### Task to complete
Return all lines below containing the word "github".
(Excerpted records begins)
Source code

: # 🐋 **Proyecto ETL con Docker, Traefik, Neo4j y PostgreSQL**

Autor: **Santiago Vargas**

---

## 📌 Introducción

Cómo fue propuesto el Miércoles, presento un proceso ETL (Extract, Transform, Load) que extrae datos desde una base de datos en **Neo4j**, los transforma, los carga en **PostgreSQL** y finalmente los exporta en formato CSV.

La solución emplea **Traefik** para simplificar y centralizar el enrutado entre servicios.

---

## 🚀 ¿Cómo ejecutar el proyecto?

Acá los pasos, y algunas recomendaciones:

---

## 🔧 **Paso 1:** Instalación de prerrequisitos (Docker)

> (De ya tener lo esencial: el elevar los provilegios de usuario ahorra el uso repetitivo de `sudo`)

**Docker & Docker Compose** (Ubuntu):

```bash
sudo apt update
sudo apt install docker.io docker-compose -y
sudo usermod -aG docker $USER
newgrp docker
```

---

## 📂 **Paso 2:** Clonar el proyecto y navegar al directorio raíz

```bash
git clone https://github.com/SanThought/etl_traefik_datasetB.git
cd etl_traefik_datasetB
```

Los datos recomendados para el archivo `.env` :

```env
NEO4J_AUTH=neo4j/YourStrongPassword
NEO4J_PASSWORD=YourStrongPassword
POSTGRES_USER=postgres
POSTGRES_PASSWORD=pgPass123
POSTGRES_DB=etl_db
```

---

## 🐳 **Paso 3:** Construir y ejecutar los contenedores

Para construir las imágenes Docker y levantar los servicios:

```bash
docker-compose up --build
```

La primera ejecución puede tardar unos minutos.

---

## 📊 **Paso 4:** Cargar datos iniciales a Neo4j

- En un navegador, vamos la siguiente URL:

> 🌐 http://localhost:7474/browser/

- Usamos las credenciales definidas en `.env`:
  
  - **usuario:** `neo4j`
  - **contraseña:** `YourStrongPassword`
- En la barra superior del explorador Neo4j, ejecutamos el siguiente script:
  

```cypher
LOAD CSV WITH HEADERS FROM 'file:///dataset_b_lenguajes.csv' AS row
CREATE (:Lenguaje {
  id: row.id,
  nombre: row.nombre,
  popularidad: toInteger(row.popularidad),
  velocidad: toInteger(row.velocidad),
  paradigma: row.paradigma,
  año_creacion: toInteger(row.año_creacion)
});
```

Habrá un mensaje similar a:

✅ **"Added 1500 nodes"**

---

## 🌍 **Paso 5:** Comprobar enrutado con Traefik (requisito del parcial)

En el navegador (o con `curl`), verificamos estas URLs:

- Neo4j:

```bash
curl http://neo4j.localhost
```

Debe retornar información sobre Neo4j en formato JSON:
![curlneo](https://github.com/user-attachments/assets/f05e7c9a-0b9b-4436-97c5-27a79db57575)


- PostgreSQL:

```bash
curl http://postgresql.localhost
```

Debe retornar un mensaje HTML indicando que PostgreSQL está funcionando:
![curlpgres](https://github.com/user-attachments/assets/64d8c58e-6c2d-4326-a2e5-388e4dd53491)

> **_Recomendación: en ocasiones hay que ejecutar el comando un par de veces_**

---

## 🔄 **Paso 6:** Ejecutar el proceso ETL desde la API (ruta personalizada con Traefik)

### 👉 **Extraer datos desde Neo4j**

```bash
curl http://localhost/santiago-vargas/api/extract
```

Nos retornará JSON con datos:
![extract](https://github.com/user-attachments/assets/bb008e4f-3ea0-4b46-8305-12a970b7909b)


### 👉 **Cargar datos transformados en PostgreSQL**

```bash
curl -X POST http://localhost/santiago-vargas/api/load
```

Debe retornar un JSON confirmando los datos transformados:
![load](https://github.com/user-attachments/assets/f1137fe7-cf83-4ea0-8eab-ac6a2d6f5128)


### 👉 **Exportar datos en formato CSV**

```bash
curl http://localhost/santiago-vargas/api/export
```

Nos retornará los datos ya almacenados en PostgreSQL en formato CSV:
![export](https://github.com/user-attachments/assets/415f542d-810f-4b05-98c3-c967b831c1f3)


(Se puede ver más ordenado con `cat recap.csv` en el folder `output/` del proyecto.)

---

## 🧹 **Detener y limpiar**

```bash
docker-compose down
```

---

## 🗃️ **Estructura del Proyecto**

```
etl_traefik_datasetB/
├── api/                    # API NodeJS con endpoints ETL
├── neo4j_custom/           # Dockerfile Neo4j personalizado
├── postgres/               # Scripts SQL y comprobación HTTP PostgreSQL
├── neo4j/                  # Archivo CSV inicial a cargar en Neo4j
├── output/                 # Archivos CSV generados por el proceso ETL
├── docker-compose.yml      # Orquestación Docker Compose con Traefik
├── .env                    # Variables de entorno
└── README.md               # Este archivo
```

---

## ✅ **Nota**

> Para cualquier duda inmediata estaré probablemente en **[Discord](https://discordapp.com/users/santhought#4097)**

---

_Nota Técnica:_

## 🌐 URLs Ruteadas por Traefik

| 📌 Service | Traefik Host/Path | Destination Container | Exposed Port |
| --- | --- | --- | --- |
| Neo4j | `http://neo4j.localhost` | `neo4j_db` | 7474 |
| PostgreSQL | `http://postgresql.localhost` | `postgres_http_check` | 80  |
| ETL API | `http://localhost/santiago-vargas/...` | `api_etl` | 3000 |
(Excerpted records ends)
### Answer section
git clone https://github.com/SanThought/etl_traefik_datasetB.git
![curlneo](https://github.com/user-attachments/assets/f05e7c9a-0b9b-4436-97c5-27a79db57575)
![curlpgres](https://github.com/user-attachments/assets/64d8c58e-6c2d-4326-a2e5-388e4dd53491)
![extract](https://github.com/user-attachments/assets/bb008e4f-3ea0-4b46-8305-12a970b7909b)
![load](https://github.com/user-attachments/assets/f1137fe7-cf83-4ea0-8eab-ac6a2d6f5128)
![export](https://github.com/user-attachments/assets/415f542d-810f-4b05-98c3-c967b831c1f3)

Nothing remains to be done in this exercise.